What is the personality type of Emmanuel Joseph Sieyès? Which MBTI personality type best fits? Personality type for Emmanuel Joseph Sieyès from Historical Figures 1700s and what is the personality traits.
Emmanuel Joseph Sieyès personality type is INTP, which means he is a highly intelligent, intuitive thinker who can see all sides of a situation and comes up with several solutions.
Sieyès is a great writer and an inspiring leader. His “The Declaration of the Rights of Man and Citizen” was a milestone of the French Revolution, and is still taught in schools today.
He was born on June 19, 1748, in the capital of France, Paris, to a very wealthy family: Sieyès’ father was a member of the parliament and his grandfather was a successful businessman.
He became a lawyer and even served as a judge, but his passion was politics. He studied the works of Montesquieu and Voltaire and he became an advisor for Louis XVI. He was also a friend of Diderot and D’Alembert and he knew Rousseau, Beaumarchais and Voltaire.
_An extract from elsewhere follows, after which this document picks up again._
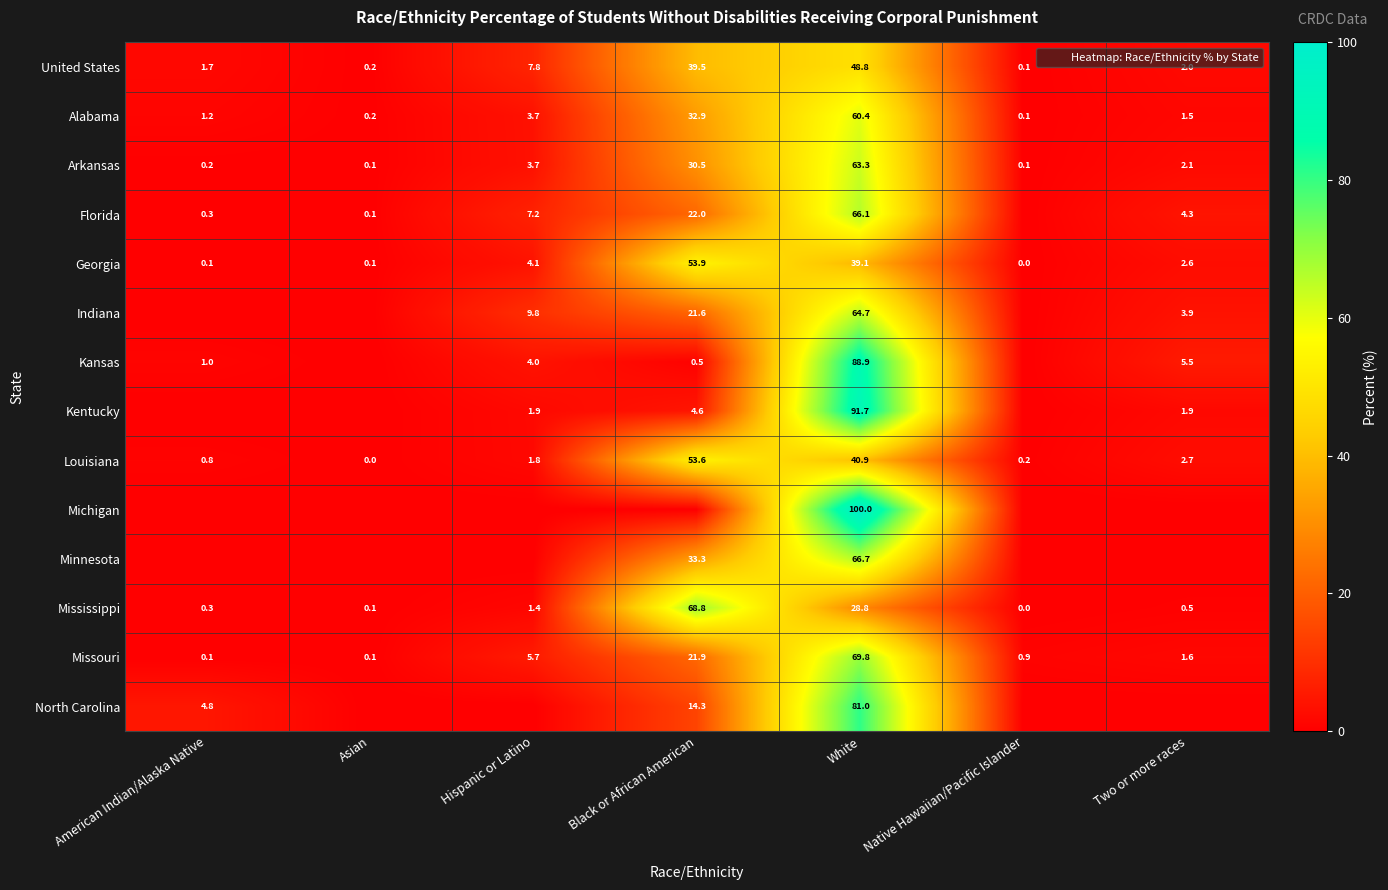

Is it true that Louisiana equals 1.8 at Hispanic or Latino?

True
Sieyès was a member of the Assembly of Notables, which was made up of important men who had been removed from office by Louis XVI because of their loyalty to him and his policies.
Emmanuel Joseph Sieyès[a] (3 May 1748 – 20 June 1836), most commonly known as the abbé Sieyès (French: [sjejɛs]), was a French Roman Catholic abbé, clergyman and political writer. He was one of the chief political theorists of the French Revolution, and also played a prominent role in the French Consulate and First French Empire.
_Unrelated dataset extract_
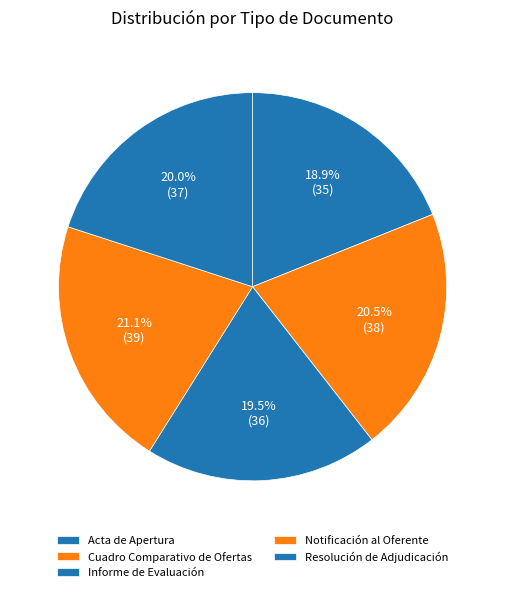

Count the number of slices in the pie.

5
His 1789 pamphlet What Is the Third Estate? became the manifesto of the Revolution, helping to transform the Estates-General into the National Assembly in June 1789. He was offered a position on the French Directory, but turned it down. After becoming a director in 1799, he was among the instigators of the coup d'état of 18 Brumaire (9 November), which brought Napoleon Bonaparte to power. He also coined the term "sociologie" in an unpublished manuscript, and made significant theoretical contributions to the nascent social sciences.[1]